**What to do:**
Output the listing as a numbered list, from the line with "Häusliche Kranken- und" to the line with "Behandlungspflege nach ärztlicher", both included and with blank lines left out.

*** Supplied records ***

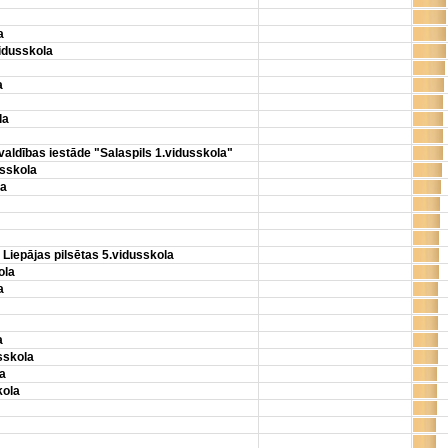
a
idusskola
a
la
aldības iestāde "Salaspils 1.vidusskola"
usskola
la
Liepājas pilsētas 5.vidusskola
ola
a
a
sskola
a
kola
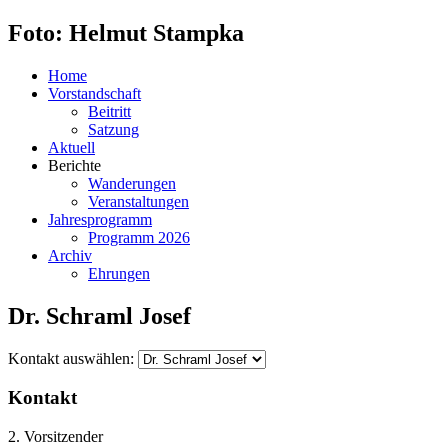
Foto: Helmut Stampka
Home
Vorstandschaft
Beitritt
Satzung
Aktuell
Berichte
Wanderungen
Veranstaltungen
Jahresprogramm
Programm 2026
Archiv
Ehrungen
Dr. Schraml Josef
Kontakt auswählen:
Kontakt
2. Vorsitzender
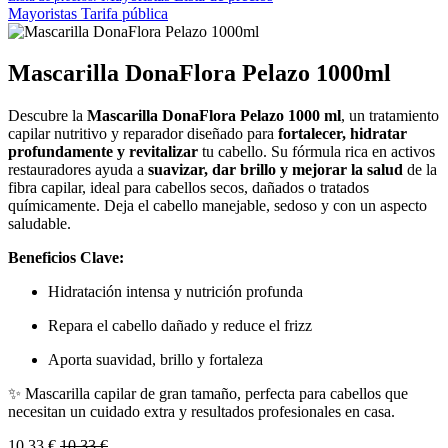
Mayoristas
Tarifa pública
Mascarilla DonaFlora Pelazo 1000ml
Descubre la
Mascarilla DonaFlora Pelazo 1000 ml
, un tratamiento
capilar nutritivo y reparador diseñado para
fortalecer, hidratar
profundamente y revitalizar
tu cabello. Su fórmula rica en activos
restauradores ayuda a
suavizar, dar brillo y mejorar la salud
de la
fibra capilar, ideal para cabellos secos, dañados o tratados
químicamente. Deja el cabello manejable, sedoso y con un aspecto
saludable.
Beneficios Clave:
Hidratación intensa y nutrición profunda
Repara el cabello dañado y reduce el frizz
Aporta suavidad, brillo y fortaleza
✨ Mascarilla capilar de gran tamaño, perfecta para cabellos que
necesitan un cuidado extra y resultados profesionales en casa.
10,33
€
10,33
€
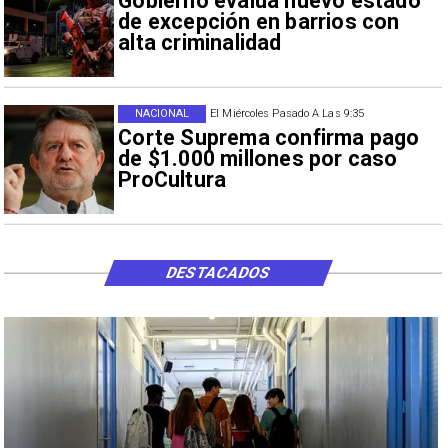
Gobierno evalúa nuevo estado
de excepción en barrios con
alta criminalidad
NACIONAL
El Miércoles Pasado A Las 9:35
Corte Suprema confirma pago
de $1.000 millones por caso
ProCultura
DESTACADOS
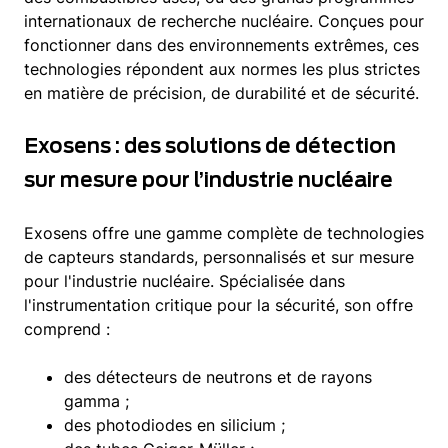
internationaux de recherche nucléaire. Conçues pour
fonctionner dans des environnements extrêmes, ces
technologies répondent aux normes les plus strictes
en matière de précision, de durabilité et de sécurité.
Exosens : des solutions de détection
sur mesure pour l’industrie nucléaire
Exosens offre une gamme complète de technologies
de capteurs standards, personnalisés et sur mesure
pour l'industrie nucléaire. Spécialisée dans
l'instrumentation critique pour la sécurité, son offre
comprend :
des détecteurs de neutrons et de rayons
gamma ;
des photodiodes en silicium ;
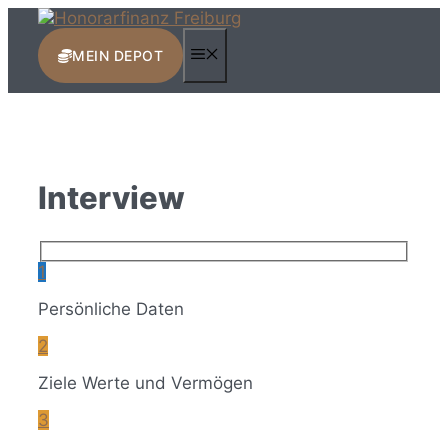
Zum
Inhalt
MENÜ
springen
MEIN DEPOT
Interview
1
Persönliche Daten
2
Ziele Werte und Vermögen
3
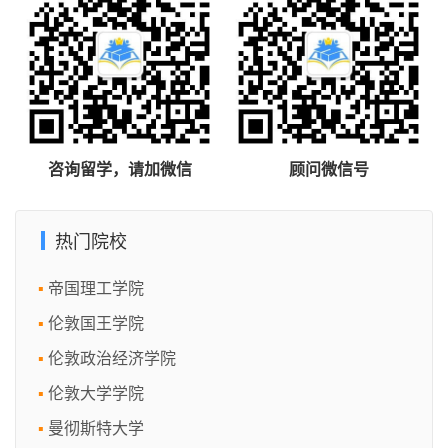
咨询留学，请加微信
顾问微信号
热门院校
帝国理工学院
伦敦国王学院
伦敦政治经济学院
伦敦大学学院
曼彻斯特大学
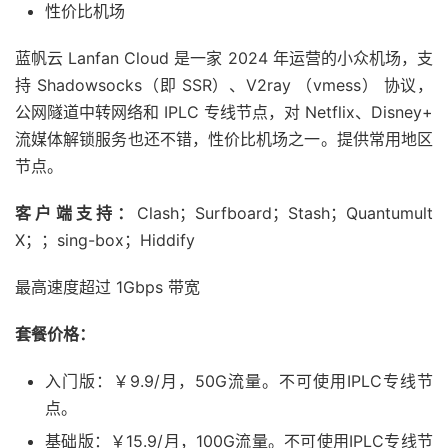
性价比机场
蓝帆云 Lanfan Cloud 是一家 2024 年运营的小众机场，支
持 Shadowsocks（即 SSR）、V2ray （vmess） 协议，
公网隧道中转网络和 IPLC 专线节点，对 Netflix、Disney+
流媒体解锁服务也还不错，性价比机场之一。提供常用地区
节点。
客户端支持：
Clash；Surfboard；Stash；Quantumult
X；；sing-box；Hiddify
最高速度超过 1Gbps 带宽
套餐价格：
入门版：￥9.9/月，50G流量。不可使用IPLC专线节
点。
基础版：￥15.9/月，100G流量。不可使用IPLC专线节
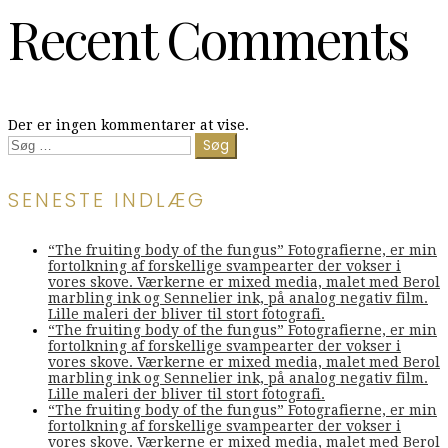
Recent Comments
Der er ingen kommentarer at vise.
Søg
efter:
SENESTE INDLÆG
“The fruiting body of the fungus” Fotografierne, er min
fortolkning af forskellige svampearter der vokser i
vores skove. Værkerne er mixed media, malet med Berol
marbling ink og Sennelier ink, på analog negativ film.
Lille maleri der bliver til stort fotografi.
“The fruiting body of the fungus” Fotografierne, er min
fortolkning af forskellige svampearter der vokser i
vores skove. Værkerne er mixed media, malet med Berol
marbling ink og Sennelier ink, på analog negativ film.
Lille maleri der bliver til stort fotografi.
“The fruiting body of the fungus” Fotografierne, er min
fortolkning af forskellige svampearter der vokser i
vores skove. Værkerne er mixed media, malet med Berol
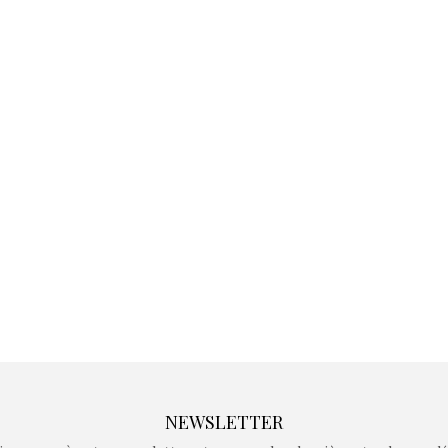
Kidywolf, une gamme de
Kidywolf, 
jeux non connectés qui
jeux non c
fait grandir !
fait g
Depuis 2019 la marque
Depuis 201
crée des jeux pour les
crée des j
enfants de 4 à 10 ans avec
enfants de 4
comme objectif…
comme objec
NEWSLETTER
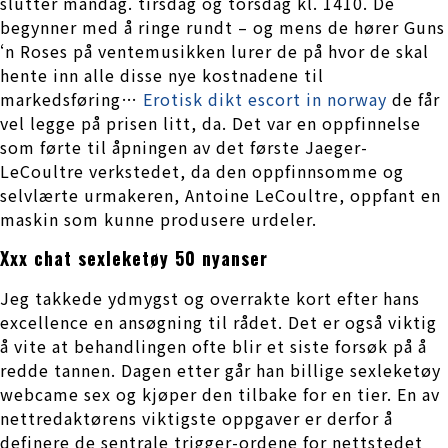
slutter mandag. tirsdag og torsdag kl. 1410. De
begynner med å ringe rundt – og mens de hører Guns
‘n Roses på ventemusikken lurer de på hvor de skal
hente inn alle disse nye kostnadene til
markedsføring…
Erotisk dikt escort in norway
de får
vel legge på prisen litt, da. Det var en oppfinnelse
som førte til åpningen av det første Jaeger-
LeCoultre verkstedet, da den oppfinnsomme og
selvlærte urmakeren, Antoine LeCoultre, oppfant en
maskin som kunne produsere urdeler.
Xxx chat sexleketøy 50 nyanser
Jeg takkede ydmygst og overrakte kort efter hans
excellence en ansøgning til rådet. Det er også viktig
å vite at behandlingen ofte blir et siste forsøk på å
redde tannen. Dagen etter går han billige sexleketøy
webcame sex og kjøper den tilbake for en tier. En av
nettredaktørens viktigste oppgaver er derfor å
definere de sentrale trigger-ordene for nettstedet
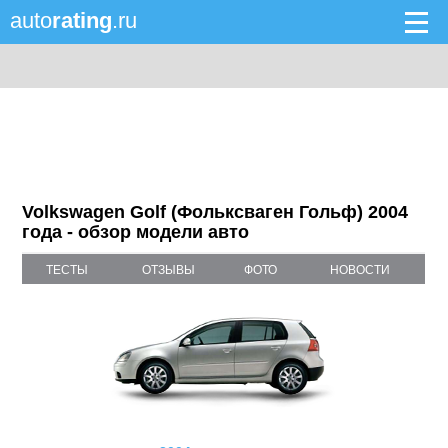
auto
rating
.ru
Volkswagen Golf (Фольксваген Гольф) 2004
года - обзор модели авто
ТЕСТЫ
ОТЗЫВЫ
ФОТО
НОВОСТИ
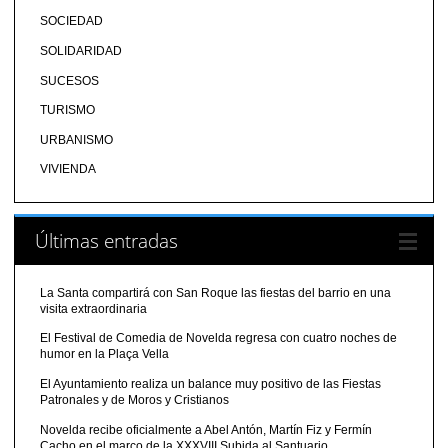
SOCIEDAD
SOLIDARIDAD
SUCESOS
TURISMO
URBANISMO
VIVIENDA
Últimas entradas
La Santa compartirá con San Roque las fiestas del barrio en una
visita extraordinaria
El Festival de Comedia de Novelda regresa con cuatro noches de
humor en la Plaça Vella
El Ayuntamiento realiza un balance muy positivo de las Fiestas
Patronales y de Moros y Cristianos
Novelda recibe oficialmente a Abel Antón, Martín Fiz y Fermín
Cacho en el marco de la XXXVIII Subida al Santuario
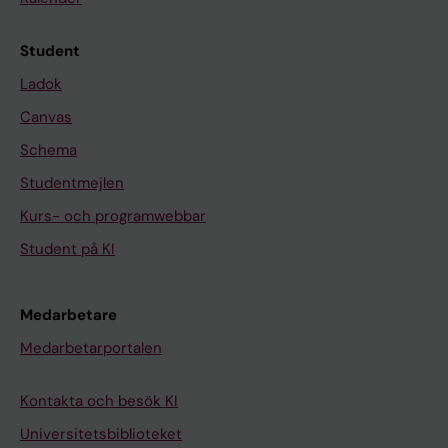
Student
Ladok
Canvas
Schema
Studentmejlen
Kurs- och programwebbar
Student på KI
Medarbetare
Medarbetarportalen
Kontakta och besök KI
Universitetsbiblioteket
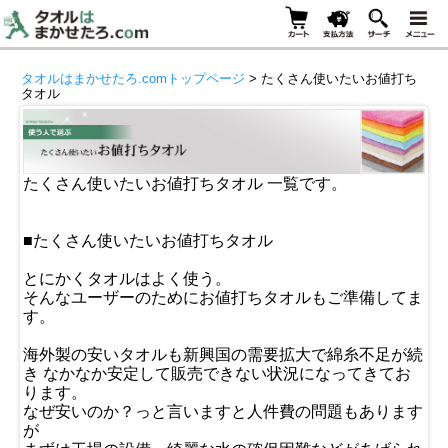
タオルはまかせたろ.comトップページ
> たくさん使いたいお値打ち
タオル
たくさん使いたいお値打ちタオル 一覧です。
■たくさん使いたいお値打ちタオル
とにかくタオルはよく使う。
そんなユーザーのためにお値打ちタオルもご準備してま
す。
海外製の安いタオルも新興国の需要拡大で綿糸不足が続
き なかなか安定して販売できない状況になってきてお
ります。
なぜ安いのか？っと言いますと人件費の問題もあります
が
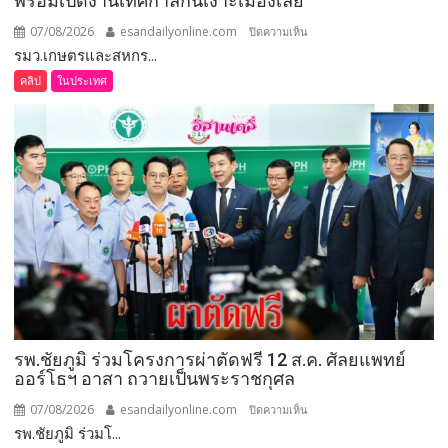
ออร์โธฯ อาสา ถวายเป็นพระราชกุศล
ยก
ระดับ
07/08/2026
esandailyonline.com
บน
ปิดความเห็น
คุณภาพ
รพ.ชัยภูมิ ร่วมโ...
รพ.ชัยภูมิ
ชีวิต
ร่วม
ในประเทศ
เกษตรกร
โครงการ
พร้อม
ผ่าตัด
เปิด
หัวข้อข่าว
ฟรี
งาน
12
เทศกาล
หัวข้อ
ส.ค.
กิน
ศัลย
ข่าว
เงาะ
แพทย์
DATE
เมือง
ออร์โธฯ
เลย
อาสา
ถวาย
สิงหาคม 2026
เป็น
พระ
อา.
จ.
อ.
พ.
พฤ.
ศ.
ส.
ราช
1
กุศล
2
3
4
5
6
7
8
9
10
11
12
13
14
15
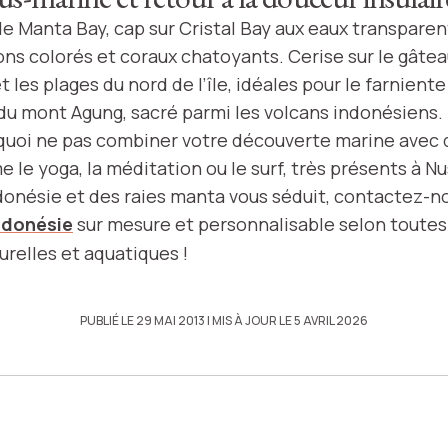
de Manta Bay, cap sur Cristal Bay aux eaux transpare
ons colorés et coraux chatoyants. Cerise sur le gâtea
 les plages du nord de l’île, idéales pour le farniente 
u mont Agung, sacré parmi les volcans indonésiens.
rquoi ne pas combiner votre découverte marine avec 
 le yoga, la méditation ou le surf, très présents à 
Indonésie et des raies manta vous séduit, contactez-n
ndonésie
sur mesure et personnalisable selon toutes
urelles et aquatiques !
PUBLIÉ LE 29 MAI 2013
| MIS À JOUR LE 5 AVRIL 2026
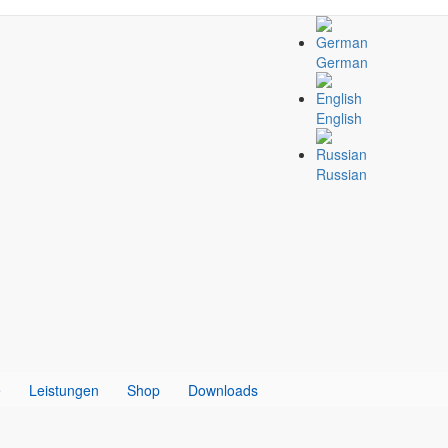
German
English
Russian
e
Leistungen
Shop
Downloads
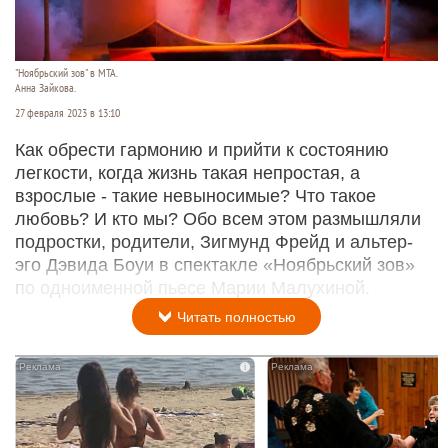
"Ноябрьский зов" в МТА.
Анна Зайкова.
27 февраля 2023 в 13:10
Как обрести гармонию и прийти к состоянию
легкости, когда жизнь такая непростая, а
взрослые - такие невыносимые? Что такое
любовь? И кто мы? Обо всем этом размышляли
подростки, родители, Зигмунд Фрейд и альтер-
эго Дэвида Боуи в спектакле «Ноябрьский зов»
по одноименной пьесе Марии Малухиной.
Читать полностью
i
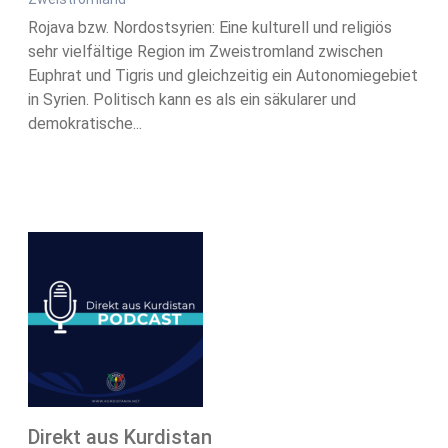
Rojava bzw. Nordostsyrien: Eine kulturell und religiös
sehr vielfältige Region im Zweistromland zwischen
Euphrat und Tigris und gleichzeitig ein Autonomiegebiet
in Syrien. Politisch kann es als ein säkularer und
demokratische...
Direkt aus Kurdistan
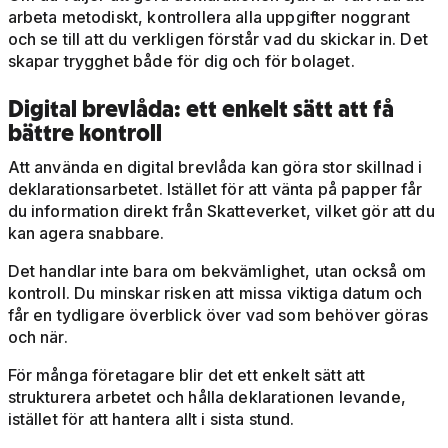
arbeta metodiskt, kontrollera alla uppgifter noggrant
och se till att du verkligen förstår vad du skickar in. Det
skapar trygghet både för dig och för bolaget.
Digital brevlåda: ett enkelt sätt att få
bättre kontroll
Att använda en digital brevlåda kan göra stor skillnad i
deklarationsarbetet. Istället för att vänta på papper får
du information direkt från Skatteverket, vilket gör att du
kan agera snabbare.
Det handlar inte bara om bekvämlighet, utan också om
kontroll. Du minskar risken att missa viktiga datum och
får en tydligare överblick över vad som behöver göras
och när.
För många företagare blir det ett enkelt sätt att
strukturera arbetet och hålla deklarationen levande,
istället för att hantera allt i sista stund.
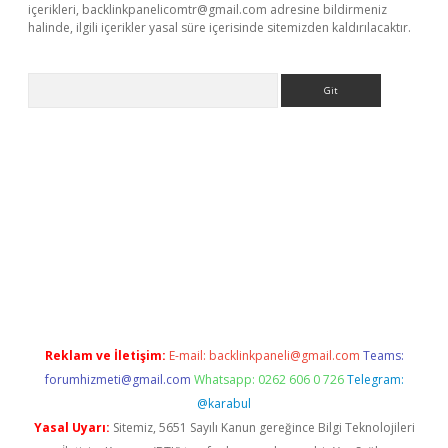
içerikleri,
backlinkpanelicomtr@gmail.com
adresine bildirmeniz
halinde, ilgili içerikler yasal süre içerisinde sitemizden kaldırılacaktır.
Arama
etexper indir
elexbetgiris.org
Reklam ve İletişim:
E-mail:
backlinkpaneli@gmail.com
Teams:
forumhizmeti@gmail.com
Whatsapp: 0262 606 0 726
Telegram:
@karabul
Yasal Uyarı:
Sitemiz, 5651 Sayılı Kanun gereğince Bilgi Teknolojileri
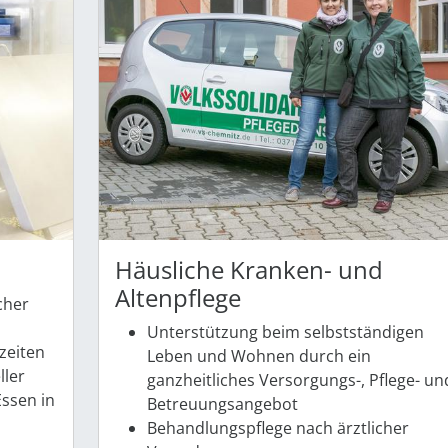
Häusliche Kranken- und
Altenpflege
cher
Unterstützung beim selbstständigen
zeiten
Leben und Wohnen durch ein
ller
ganzheitliches Versorgungs-, Pflege- un
ssen in
Betreuungsangebot
Behandlungspflege nach ärztlicher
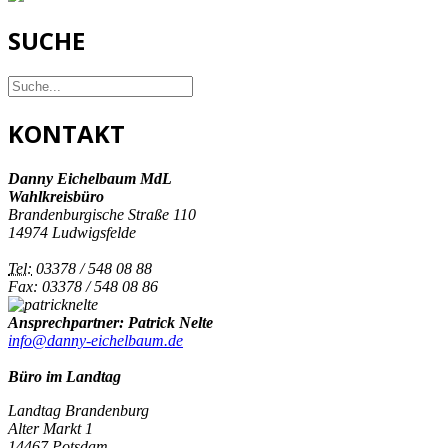
SUCHE
KONTAKT
Danny Eichelbaum MdL
Wahlkreisbüro
Brandenburgische Straße 110
14974 Ludwigsfelde
Tel:
03378 / 548 08 88
Fax: 03378 / 548 08 86
Ansprechpartner: Patrick Nelte
info@danny-eichelbaum.de
Büro im Landtag
Landtag Brandenburg
Alter Markt 1
14467 Potsdam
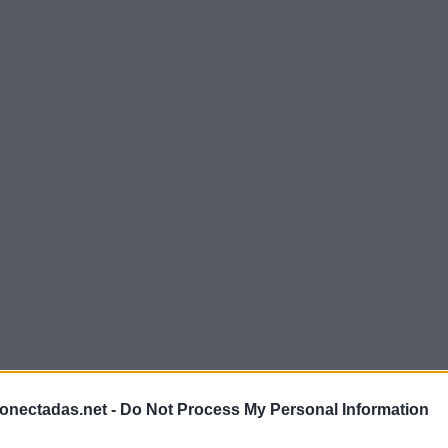
onectadas.net -
Do Not Process My Personal Information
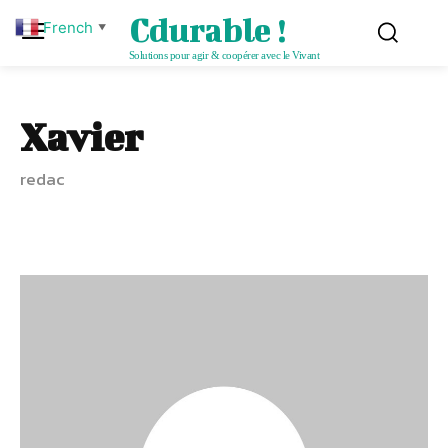
Cdurable !
French
▼
Solutions pour agir & coopérer avec le Vivant
Xavier
redac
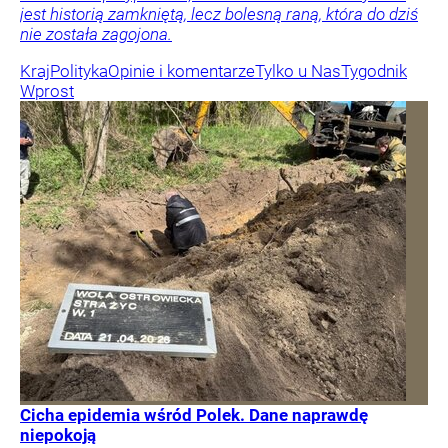
jest historią zamkniętą, lecz bolesną raną, która do dziś
nie została zagojona.
Kraj
Polityka
Opinie i komentarze
Tylko u Nas
Tygodnik
Wprost
Cicha epidemia wśród Polek. Dane naprawdę
niepokoją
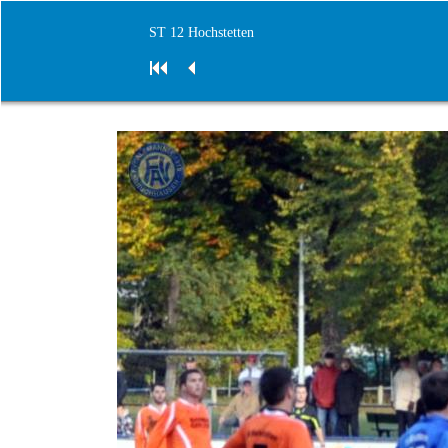
ST 12 Hochstetten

*** End of Supplied records ***

**Exercise answer:**
1. Häusliche Kranken- und
2. Altenpflege
3. cher
4. Unterstützung beim selbstständigen
5. zeiten
6. Leben und Wohnen durch ein
7. ller
8. ganzheitliches Versorgungs-, Pflege- un
9. ssen in
10. Betreuungsangebot
11. Behandlungspflege nach ärztlicher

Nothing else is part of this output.